• Prompt A:
Using the passage on treating constipation, answer these, one per line:
(i) What adverse effects does biofeedback therapy have?
(ii) What did the European study of home therapy lack?
(iii) What troublesome problem occurred in one study of botulinum toxin injection into the anal sphincter?
• Prompt B: Extend the passage on treating constipation, beginning after its final sentence.

Biofeedback therapy is a labor intensive and multi-disciplinary approach but has no adverse effects. However, it is only offered in a few centers. In order to treat the vast number of constipated patients in the community, a home based, self-training program is essential. A large statewide study that employed home trainers demonstrated the feasibility of home training, but the efficacy of therapy was not compared and objective parameters of anorectal function were not assessed (73). In another European study, significant improvement was reported in most subjects receiving home therapy (7), but there was no control group.

Other Measures for Treating Dyssynergic Defecation

Injection of botulinum toxin into the anal sphincter has been tried with mixed results (28). In both studies there was some improvement in less than one half of patients but troublesome incontinence occurred in one study (74). The surgical aspects of managing dyssynergic defecation are discussed in Chapter 7.

• Data excerpts:

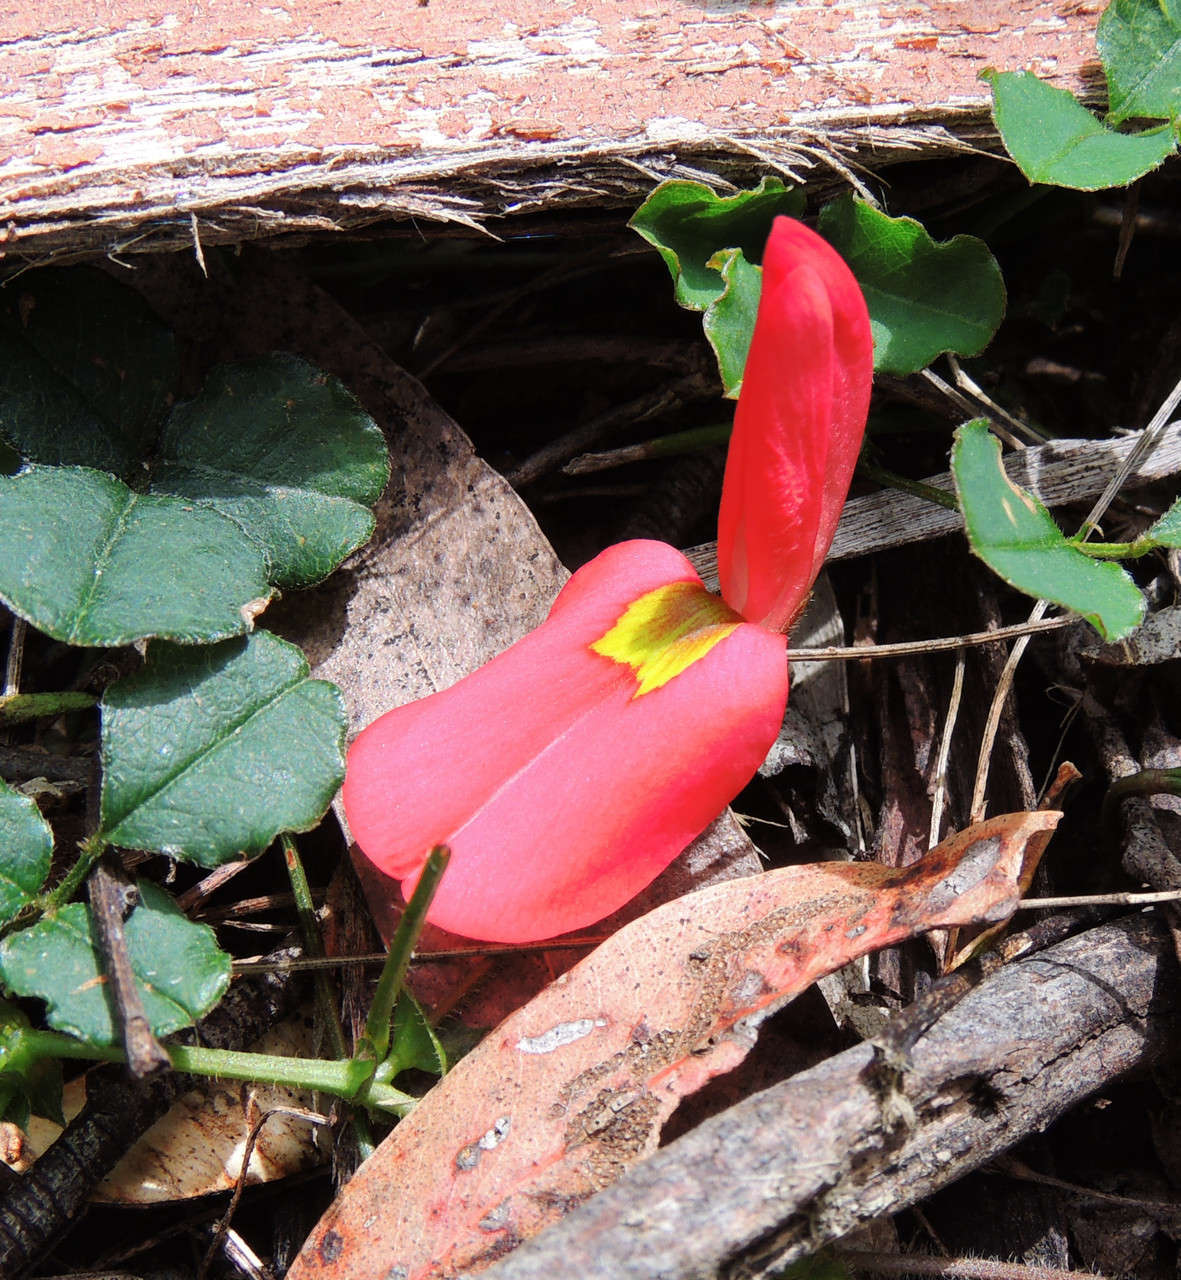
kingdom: Plantae
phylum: Tracheophyta
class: Magnoliopsida
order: Fabales
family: Fabaceae
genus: Kennedia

• Exercise response A:
(i) None; it has no adverse effects.
(ii) A control group.
(iii) Troublesome incontinence.

• Exercise response B:
SUMMARY

Constipation due to dyssynergic defecation is common and affects up to one half of patients with this disorder. This acquired behavioral problem is due to the inability to coordinate the abdominal and pelvic floor muscles to evacuate stools. Today, it is possible to diagnose this problem through history, prospective stool diaries, and anorectal physiological tests. Randomized controlled trails have now established that biofeedback therapy is not only efficacious but superior to other modalities and that the symptom improvement is due a change in underlying pathophysiology. Development of user friendly approaches to biofeedback therapy and use of home biofeedback programs will significantly enhance the adoption of this treatment by gastroenterologists and colorectal surgeons. Improved reimbursement for this proven and relatively inexpensive treatment will carry a significant impact on the problem, and this could translate into significant improvement of symptoms for patients with this disorder.